I found the interactions your Sims have with other Sims and their physical environments to be the most interesting and rewarding part of the game. Sims can interact in different ways with the vast majority of objects in their houses. Basic things such as the newspaper (that is automatically delivered to your doorstep on a daily basis) has several actions associated with it-read, do the crossword, find a job, make a paper airplane, and recycle. Various actions or lack of actions will have good and bad consequences. Exercise, and your Sim will become more physically fit-don’t exercise, and your Sim will grow flabby. Forget to flush the toilet and it will eventually clog. Forget to pay your bills, and the collection agency will repossess your belongings. Your Sims have various levels of dislike, like, and love for other Sims. They may take actions based on their relationships-such as call other Sims on the phone, invite them over, chat, brag, flirt, dance together, annoy, play, even “make whoopee.”
While on paper, this seems (at least to me) very complicated, it is relatively easy to jump in and play the game. The well-designed interface greatly assists in tracking all the variables as well as interacting with other Sims and the environment. New players may find it useful to begin their Sims 2 experience with one of the prebuilt neighborhood modules, houses, and families. The game comes with three pre-designed neighborhoods, each with families Even so, I highly recommend the tutorials-invaluable for new players and experienced players alike. There are many tips on the interface, character/building design, and new features.

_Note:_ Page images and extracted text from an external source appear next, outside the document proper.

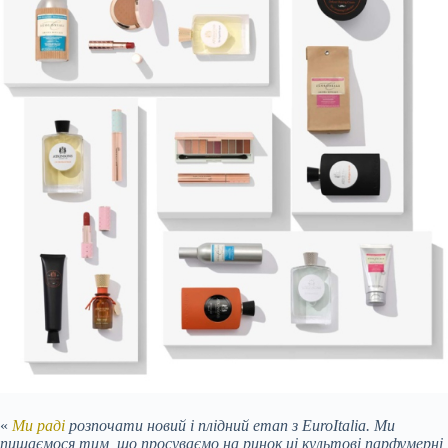
«
Ми раді
розпочати новий і плідний етап з EuroItalia. Ми
пишаємося тим, що просуваємо на ринок ці культові парфумерні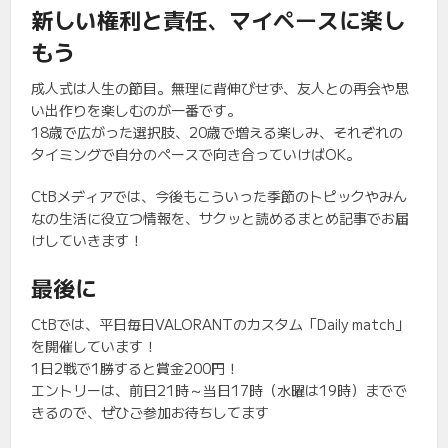
新しい権利と責任、マイペースに楽し
もう
成人式は人生の節目。無理に背伸びせず、友人との再会や思
い出作りを楽しむのが一番です。
18歳で広がった選択肢、20歳で増える楽しみ、それぞれの
タイミングで自分のペースで向き合っていけばOK。
CtBメディアでは、今後もこういった季節のトピックやみん
なの生活に役立つ情報を、サクッと読めるまとめ記事でお届
けしていきます！
最後に
CtBでは、平日毎日VALORANTのカスタム「Daily match」
を開催しています！
1日2戦で1勝すると賞金200円！
エントリーは、前日21時～当日17時（水曜は19時）までで
きるので、ぜひご参加お待ちしてます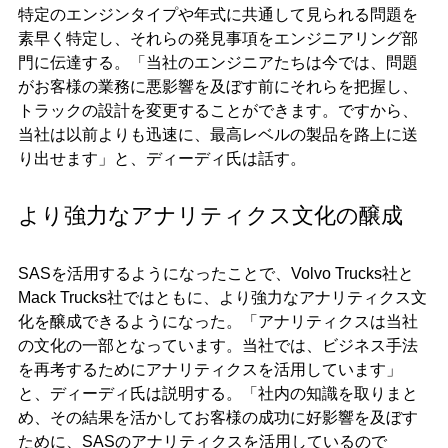
特定のエンジンタイプや年式に共通して見られる問題を
素早く特定し、それらの発見事項をエンジニアリング部
門に伝達する。「当社のエンジニアたちは今では、問題
がお客様の業務に悪影響を及ぼす前にそれらを把握し、
トラックの設計を変更することができます。ですから、
当社は以前よりも迅速に、最高レベルの製品を路上に送
り出せます」と、ディーディ氏は話す。
より強力なアナリティクス文化の醸成
SASを活用するようになったことで、Volvo Trucks社と
Mack Trucks社ではともに、より強力なアナリティクス文
化を醸成できるようになった。「アナリティクスは当社
の文化の一部となっています。当社では、ビジネス手法
を再考するためにアナリティクスを活用しています」
と、ディーディ氏は説明する。「社内の知識を取りまと
め、その結果を活かしてお客様の成功に好影響を及ぼす
ために、SASのアナリティクスを活用しているので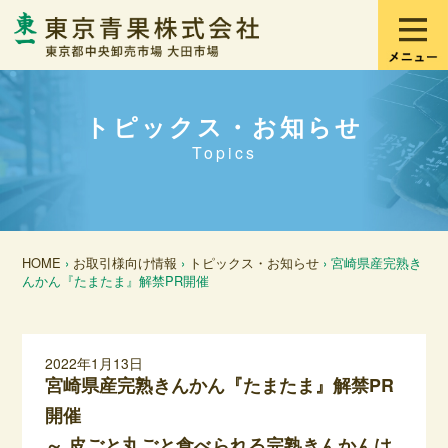
トピックス・お知らせ
Topics
HOME
›
お取引様向け情報
›
トピックス・お知らせ
› 宮崎県産完熟き
んかん『たまたま』解禁PR開催
2022年1月13日
宮崎県産完熟きんかん『たまたま』解禁PR
開催
～ 皮ごと丸ごと食べられる完熟きんかんは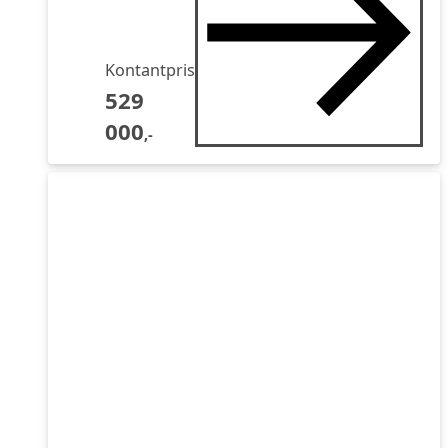
Kontantpris
529
000
,-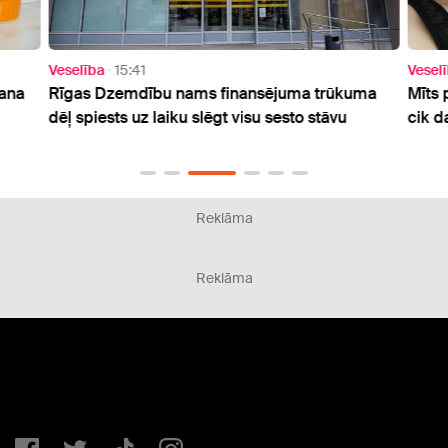
Veselība
15:41
Vesel
šana
Rīgas Dzemdību nams finansējuma trūkuma
Mīts 
dēļ spiests uz laiku slēgt visu sesto stāvu
cik d
Reklāma
Reklāma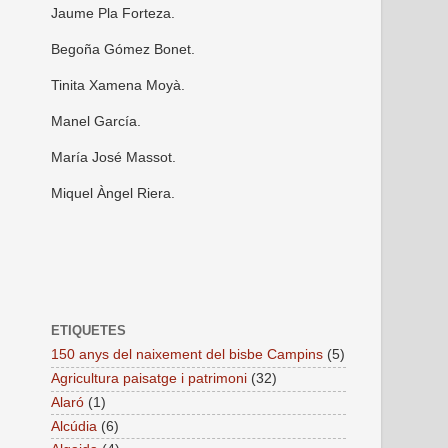
Jaume Pla Forteza.
Begoña Gómez Bonet.
Tinita Xamena Moyà.
Manel García.
María José Massot.
Miquel Àngel Riera.
ETIQUETES
150 anys del naixement del bisbe Campins
(5)
Agricultura paisatge i patrimoni
(32)
Alaró
(1)
Alcúdia
(6)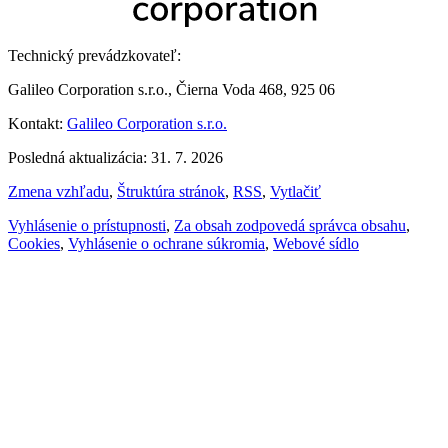
Technický prevádzkovateľ:
Galileo Corporation s.r.o., Čierna Voda 468, 925 06
Kontakt:
Galileo Corporation s.r.o.
Posledná aktualizácia: 31. 7. 2026
Zmena vzhľadu
,
Štruktúra stránok
,
RSS
,
Vytlačiť
Vyhlásenie o prístupnosti
,
Za obsah zodpovedá správca obsahu
,
Cookies
,
Vyhlásenie o ochrane súkromia
,
Webové sídlo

The graphics and animation in this game are remarkable. Characters inhabit a detailed, completely three-dimensional environment. With a floating camera view and the ability to zoom way in or way out, players can fully explore their Sims’ world and appreciate the designers’ attention to detail. Big life moments (first kiss, wedding, etc.) are marked with cinematic animation. The music and sound effects are also great. Make sure your characters acquire a radio, and they (and you) will be able to listen to styles of music from salsa to techno.
While this is a great game-there are some limitations to gameplay. The Sims’ world is limited to their houses and designated common areas in their neighborhoods-they can’t randomly, as non-player characters seem to do, walk around or visit other Sims.
The Sims 2 provides a remarkably detailed environment, intelligent gameplay, and hours of fun. I tried so hard to stay away from the first Sims, but now I’m hooked on the series, and can’t wait to see what the developers over at Maxis come up with next.